[Stored dataset items]
▶

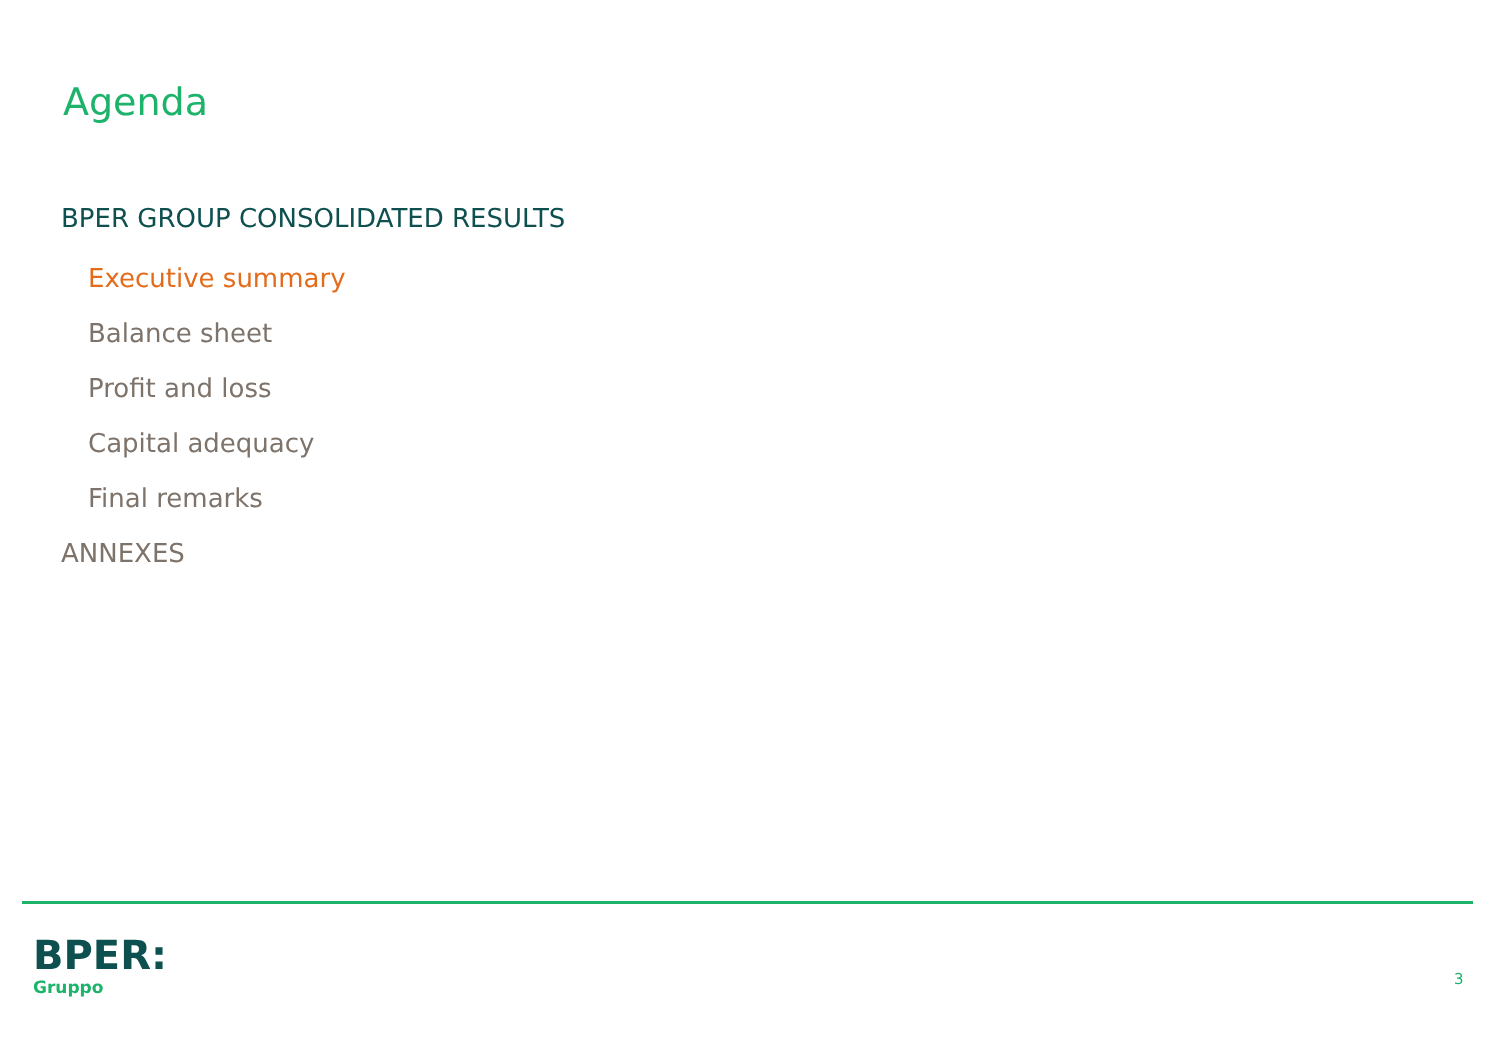Agenda
BPER GROUP CONSOLIDATED RESULTS
Executive summary
Balance sheet
Profit and loss
Capital adequacy
Final remarks
ANNEXES
BPER:
Gruppo
3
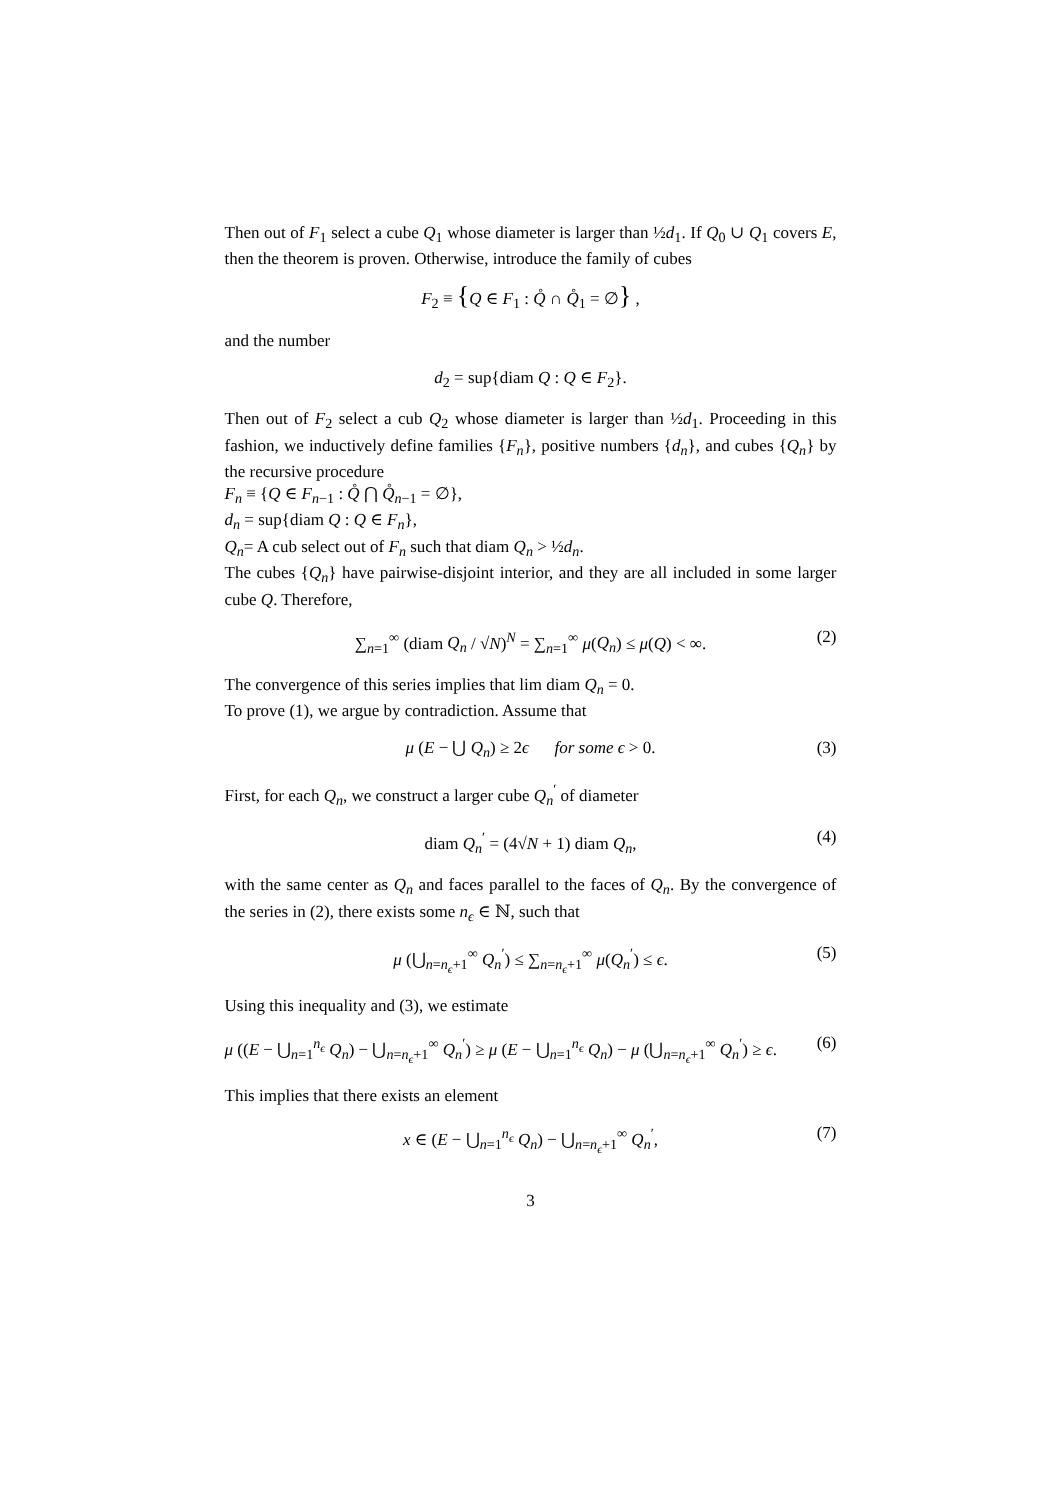Then out of F<sub>1</sub> select a cube Q<sub>1</sub> whose diameter is larger than ½d<sub>1</sub>. If Q<sub>0</sub> ∪ Q<sub>1</sub> covers E, then the theorem is proven. Otherwise, introduce the family of cubes
F<sub>2</sub> ≡ {Q ∈ F<sub>1</sub> : Q̊ ∩ Q̊<sub>1</sub> = ∅} ,
and the number
d<sub>2</sub> = sup{diam Q : Q ∈ F<sub>2</sub>}.
Then out of F<sub>2</sub> select a cub Q<sub>2</sub> whose diameter is larger than ½d<sub>1</sub>. Proceeding in this fashion, we inductively define families {F<sub>n</sub>}, positive numbers {d<sub>n</sub>}, and cubes {Q<sub>n</sub>} by the recursive procedure
F<sub>n</sub> ≡ {Q ∈ F<sub>n−1</sub> : Q̊ ⋂ Q̊<sub>n−1</sub> = ∅},
d<sub>n</sub> = sup{diam Q : Q ∈ F<sub>n</sub>},
Q<sub>n</sub>= A cub select out of F<sub>n</sub> such that diam Q<sub>n</sub> > ½d<sub>n</sub>.
The cubes {Q<sub>n</sub>} have pairwise-disjoint interior, and they are all included in some larger cube Q. Therefore,
∑<sub>n=1</sub><sup>∞</sup> (diam Q<sub>n</sub> / √N)<sup>N</sup> = ∑<sub>n=1</sub><sup>∞</sup> μ(Q<sub>n</sub>) ≤ μ(Q) < ∞. (2)
The convergence of this series implies that lim diam Q<sub>n</sub> = 0.
To prove (1), we argue by contradiction. Assume that
μ (E − ⋃ Q<sub>n</sub>) ≥ 2ϵ for some ϵ > 0. (3)
First, for each Q<sub>n</sub>, we construct a larger cube Q<sub>n</sub><sup>′</sup> of diameter
diam Q<sub>n</sub><sup>′</sup> = (4√N + 1) diam Q<sub>n</sub>, (4)
with the same center as Q<sub>n</sub> and faces parallel to the faces of Q<sub>n</sub>. By the convergence of the series in (2), there exists some n<sub>ϵ</sub> ∈ ℕ, such that
μ (⋃<sub>n=n<sub>ϵ</sub>+1</sub><sup>∞</sup> Q<sub>n</sub><sup>′</sup>) ≤ ∑<sub>n=n<sub>ϵ</sub>+1</sub><sup>∞</sup> μ(Q<sub>n</sub><sup>′</sup>) ≤ ϵ. (5)
Using this inequality and (3), we estimate
μ ((E − ⋃<sub>n=1</sub><sup>n<sub>ϵ</sub></sup> Q<sub>n</sub>) − ⋃<sub>n=n<sub>ϵ</sub>+1</sub><sup>∞</sup> Q<sub>n</sub><sup>′</sup>) ≥ μ (E − ⋃<sub>n=1</sub><sup>n<sub>ϵ</sub></sup> Q<sub>n</sub>) − μ (⋃<sub>n=n<sub>ϵ</sub>+1</sub><sup>∞</sup> Q<sub>n</sub><sup>′</sup>) ≥ ϵ. (6)
This implies that there exists an element
x ∈ (E − ⋃<sub>n=1</sub><sup>n<sub>ϵ</sub></sup> Q<sub>n</sub>) − ⋃<sub>n=n<sub>ϵ</sub>+1</sub><sup>∞</sup> Q<sub>n</sub><sup>′</sup>, (7)
3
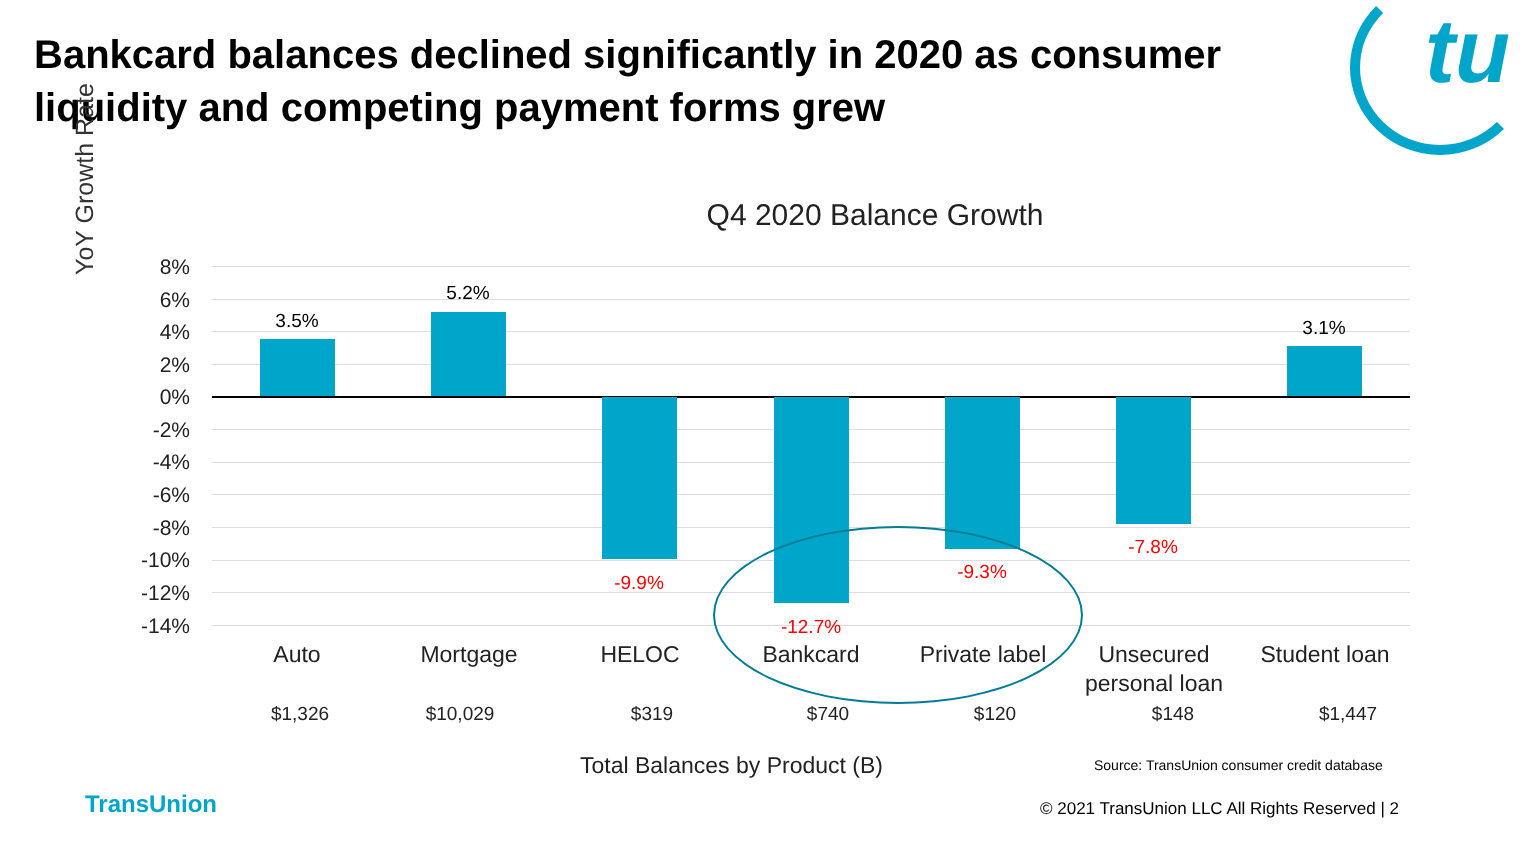Bankcard balances declined significantly in 2020 as consumer liquidity and competing payment forms grew
tu
Q4 2020 Balance Growth
YoY Growth Rate
8%
6%
4%
2%
0%
-2%
-4%
-6%
-8%
-10%
-12%
-14%
3.5%
5.2%
-9.9%
-12.7%
-9.3%
-7.8%
3.1%
Auto Mortgage HELOC Bankcard
Private label
Unsecured personal loan
Student loan
$1,326 $10,029 $319 $740 $120 $148 $1,447
Total Balances by Product (B)
Source: TransUnion consumer credit database
TransUnion
© 2021 TransUnion LLC All Rights Reserved | 2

◀

Output the records above exactly as they are, leaving out the pictures.

EXERCISE OUTPUT:
Agenda
BPER GROUP CONSOLIDATED RESULTS
Executive summary
Balance sheet
Profit and loss
Capital adequacy
Final remarks
ANNEXES
BPER:
Gruppo
3
Then out of F<sub>1</sub> select a cube Q<sub>1</sub> whose diameter is larger than ½d<sub>1</sub>. If Q<sub>0</sub> ∪ Q<sub>1</sub> covers E, then the theorem is proven. Otherwise, introduce the family of cubes
F<sub>2</sub> ≡ {Q ∈ F<sub>1</sub> : Q̊ ∩ Q̊<sub>1</sub> = ∅} ,
and the number
d<sub>2</sub> = sup{diam Q : Q ∈ F<sub>2</sub>}.
Then out of F<sub>2</sub> select a cub Q<sub>2</sub> whose diameter is larger than ½d<sub>1</sub>. Proceeding in this fashion, we inductively define families {F<sub>n</sub>}, positive numbers {d<sub>n</sub>}, and cubes {Q<sub>n</sub>} by the recursive procedure
F<sub>n</sub> ≡ {Q ∈ F<sub>n−1</sub> : Q̊ ⋂ Q̊<sub>n−1</sub> = ∅},
d<sub>n</sub> = sup{diam Q : Q ∈ F<sub>n</sub>},
Q<sub>n</sub>= A cub select out of F<sub>n</sub> such that diam Q<sub>n</sub> > ½d<sub>n</sub>.
The cubes {Q<sub>n</sub>} have pairwise-disjoint interior, and they are all included in some larger cube Q. Therefore,
∑<sub>n=1</sub><sup>∞</sup> (diam Q<sub>n</sub> / √N)<sup>N</sup> = ∑<sub>n=1</sub><sup>∞</sup> μ(Q<sub>n</sub>) ≤ μ(Q) < ∞. (2)
The convergence of this series implies that lim diam Q<sub>n</sub> = 0.
To prove (1), we argue by contradiction. Assume that
μ (E − ⋃ Q<sub>n</sub>) ≥ 2ϵ for some ϵ > 0. (3)
First, for each Q<sub>n</sub>, we construct a larger cube Q<sub>n</sub><sup>′</sup> of diameter
diam Q<sub>n</sub><sup>′</sup> = (4√N + 1) diam Q<sub>n</sub>, (4)
with the same center as Q<sub>n</sub> and faces parallel to the faces of Q<sub>n</sub>. By the convergence of the series in (2), there exists some n<sub>ϵ</sub> ∈ ℕ, such that
μ (⋃<sub>n=n<sub>ϵ</sub>+1</sub><sup>∞</sup> Q<sub>n</sub><sup>′</sup>) ≤ ∑<sub>n=n<sub>ϵ</sub>+1</sub><sup>∞</sup> μ(Q<sub>n</sub><sup>′</sup>) ≤ ϵ. (5)
Using this inequality and (3), we estimate
μ ((E − ⋃<sub>n=1</sub><sup>n<sub>ϵ</sub></sup> Q<sub>n</sub>) − ⋃<sub>n=n<sub>ϵ</sub>+1</sub><sup>∞</sup> Q<sub>n</sub><sup>′</sup>) ≥ μ (E − ⋃<sub>n=1</sub><sup>n<sub>ϵ</sub></sup> Q<sub>n</sub>) − μ (⋃<sub>n=n<sub>ϵ</sub>+1</sub><sup>∞</sup> Q<sub>n</sub><sup>′</sup>) ≥ ϵ. (6)
This implies that there exists an element
x ∈ (E − ⋃<sub>n=1</sub><sup>n<sub>ϵ</sub></sup> Q<sub>n</sub>) − ⋃<sub>n=n<sub>ϵ</sub>+1</sub><sup>∞</sup> Q<sub>n</sub><sup>′</sup>, (7)
3
Bankcard balances declined significantly in 2020 as consumer liquidity and competing payment forms grew
tu
Q4 2020 Balance Growth
YoY Growth Rate
8%
6%
4%
2%
0%
-2%
-4%
-6%
-8%
-10%
-12%
-14%
3.5%
5.2%
-9.9%
-12.7%
-9.3%
-7.8%
3.1%
Auto Mortgage HELOC Bankcard
Private label
Unsecured personal loan
Student loan
$1,326 $10,029 $319 $740 $120 $148 $1,447
Total Balances by Product (B)
Source: TransUnion consumer credit database
TransUnion
© 2021 TransUnion LLC All Rights Reserved | 2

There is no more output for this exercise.